Return the lines below word for word.
>> Start
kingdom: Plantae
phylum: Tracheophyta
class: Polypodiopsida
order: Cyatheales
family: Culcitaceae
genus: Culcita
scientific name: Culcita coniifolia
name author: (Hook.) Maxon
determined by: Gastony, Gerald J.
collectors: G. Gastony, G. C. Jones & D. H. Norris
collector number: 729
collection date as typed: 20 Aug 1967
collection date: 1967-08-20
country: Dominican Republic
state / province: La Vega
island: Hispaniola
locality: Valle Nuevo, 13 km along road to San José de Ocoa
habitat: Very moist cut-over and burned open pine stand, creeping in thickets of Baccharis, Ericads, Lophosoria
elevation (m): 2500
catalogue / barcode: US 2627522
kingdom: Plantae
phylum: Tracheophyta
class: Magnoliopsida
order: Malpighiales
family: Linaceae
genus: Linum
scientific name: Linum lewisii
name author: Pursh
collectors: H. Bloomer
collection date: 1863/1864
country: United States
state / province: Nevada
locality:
>> End
# [The result]
kingdom: Plantae
phylum: Tracheophyta
class: Polypodiopsida
order: Cyatheales
family: Culcitaceae
genus: Culcita
scientific name: Culcita coniifolia
name author: (Hook.) Maxon
determined by: Gastony, Gerald J.
collectors: G. Gastony, G. C. Jones & D. H. Norris
collector number: 729
collection date as typed: 20 Aug 1967
collection date: 1967-08-20
country: Dominican Republic
state / province: La Vega
island: Hispaniola
locality: Valle Nuevo, 13 km along road to San José de Ocoa
habitat: Very moist cut-over and burned open pine stand, creeping in thickets of Baccharis, Ericads, Lophosoria
elevation (m): 2500
catalogue / barcode: US 2627522
kingdom: Plantae
phylum: Tracheophyta
class: Magnoliopsida
order: Malpighiales
family: Linaceae
genus: Linum
scientific name: Linum lewisii
name author: Pursh
collectors: H. Bloomer
collection date: 1863/1864
country: United States
state / province: Nevada
locality:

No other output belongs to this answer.